Thursday, June 3, 2010

Supposed to be...

Who hasn't been hurt by the church? Some of us really badly? I have and this article and the comments following it are great for understanding it a little better. And, who knows, some of us might actually heal from those wounds one day. Straighten up church. Businesses treat people better than some of you have.
So here's a glass to loving each other better.


  1. i like the comment from the one survey guy about how he's has more compassion and love than injury... even though i know that's true, i don't always feel that way. i'm afraid i got annoyed with the comments and didn't read beyond the first 8 or 10, but i do like the things the author has to say. it's a tough issue, and one that definitely needs to be dealt with.

    i'm raising a glass with you on this one! =)

  2. I posted myself that employees are uniquely injured in churches by firings, abusive church members, etc. That's where I've found the most terrible stuff. Seems to me church leaders, for my part, should be volunteers or bi-vocational.

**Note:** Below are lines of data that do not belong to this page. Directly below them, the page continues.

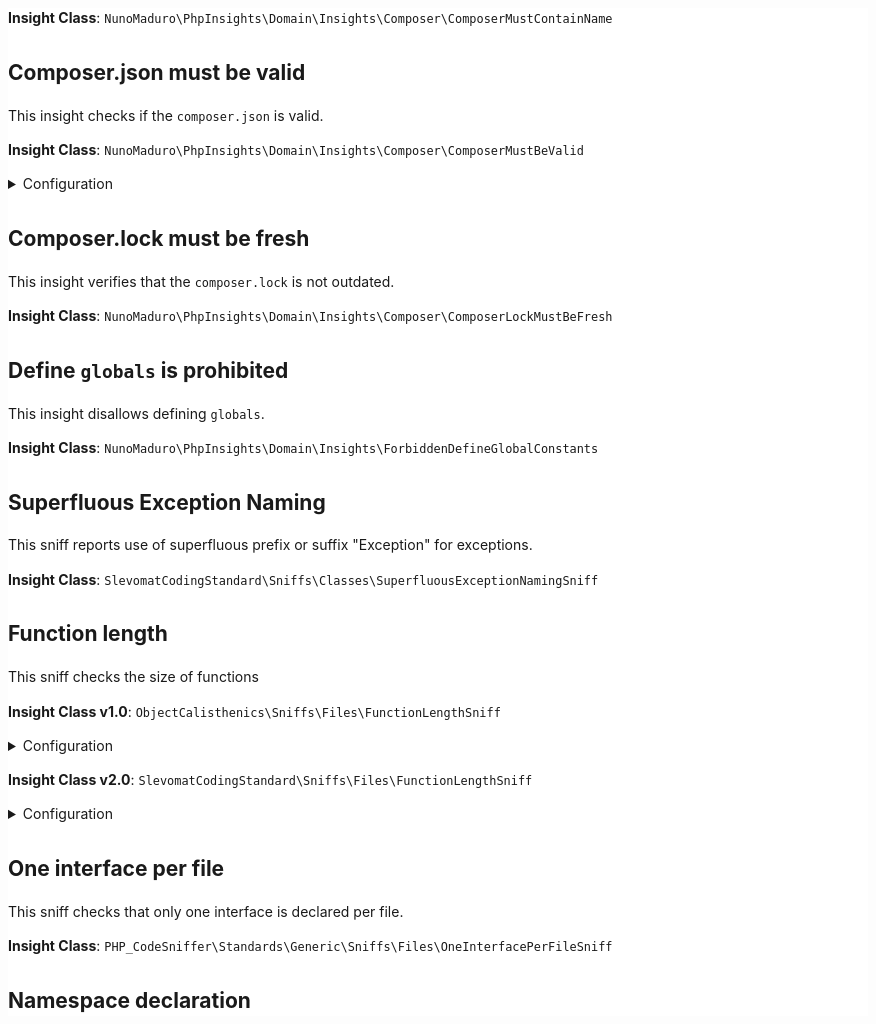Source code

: **Insight Class**: `NunoMaduro\PhpInsights\Domain\Insights\Composer\ComposerMustContainName`

## Composer.json must be valid <Badge text="^1.7"/> <Badge text="Architecture\Composer" type="warn"/>

This insight checks if the `composer.json` is valid.

**Insight Class**: `NunoMaduro\PhpInsights\Domain\Insights\Composer\ComposerMustBeValid`

<details><summary>Configuration</summary></details>

## Composer.lock must be fresh <Badge text="^1.7"/> <Badge text="Architecture\Composer" type="warn"/>

This insight verifies that the `composer.lock` is not outdated.

**Insight Class**: `NunoMaduro\PhpInsights\Domain\Insights\Composer\ComposerLockMustBeFresh`

## Define `globals` is prohibited <Badge text="^1.0"/> <Badge text="Architecture\Constants" type="warn"/>

This insight disallows defining `globals`.

**Insight Class**: `NunoMaduro\PhpInsights\Domain\Insights\ForbiddenDefineGlobalConstants`

## Superfluous Exception Naming <Badge text="^1.0"/> <Badge text="Architecture\Files" type="warn"/>

This sniff reports use of superfluous prefix or suffix "Exception" for exceptions.

**Insight Class**: `SlevomatCodingStandard\Sniffs\Classes\SuperfluousExceptionNamingSniff`

## Function length <Badge text="^1.0"/> <Badge text="Architecture\Functions" type="warn"/> <Badge text="configurable"/>

This sniff checks the size of functions

**Insight Class v1.0**: `ObjectCalisthenics\Sniffs\Files\FunctionLengthSniff`

<details><summary>Configuration</summary></details>

**Insight Class v2.0**: `SlevomatCodingStandard\Sniffs\Files\FunctionLengthSniff`

<details><summary>Configuration</summary></details>

## One interface per file <Badge text="^1.0"/> <Badge text="Architecture\Interfaces" type="warn"/>

This sniff checks that only one interface is declared per file.

**Insight Class**: `PHP_CodeSniffer\Standards\Generic\Sniffs\Files\OneInterfacePerFileSniff`

## Namespace declaration <Badge text="^1.0"/> <Badge text="Architecture\Namespaces" type="warn"/>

  3. that's an interesting idea... leaders in what areas? all areas? what would that do about ordained pastors, or trained music leaders, or whatever? i'm intrigued... how would you see that working?

  4. people, as in the common church attender, wonder what the pastor does all week. after all, they "only work on Sundays." why not be sure that others know what we're doing-like working as schoolteachers, retailers, etc.
    in places where you're protected by a 2 year "call" this isn't as much of an issue. that's running the church like any decent business with a contract. but churches where the deacons/board/committee can get together at any time and fire them that makes professional clergy very exposed and in danger. having another fulltime job would alleviate all of that worry.

  5. ah, i see. so it could vary by denomination, depending on how their structure is already? that makes sense. being a um, i was struggling to see how this would work... but having been in southern baptist churches where things were much more... um...fluid, i can totally see that.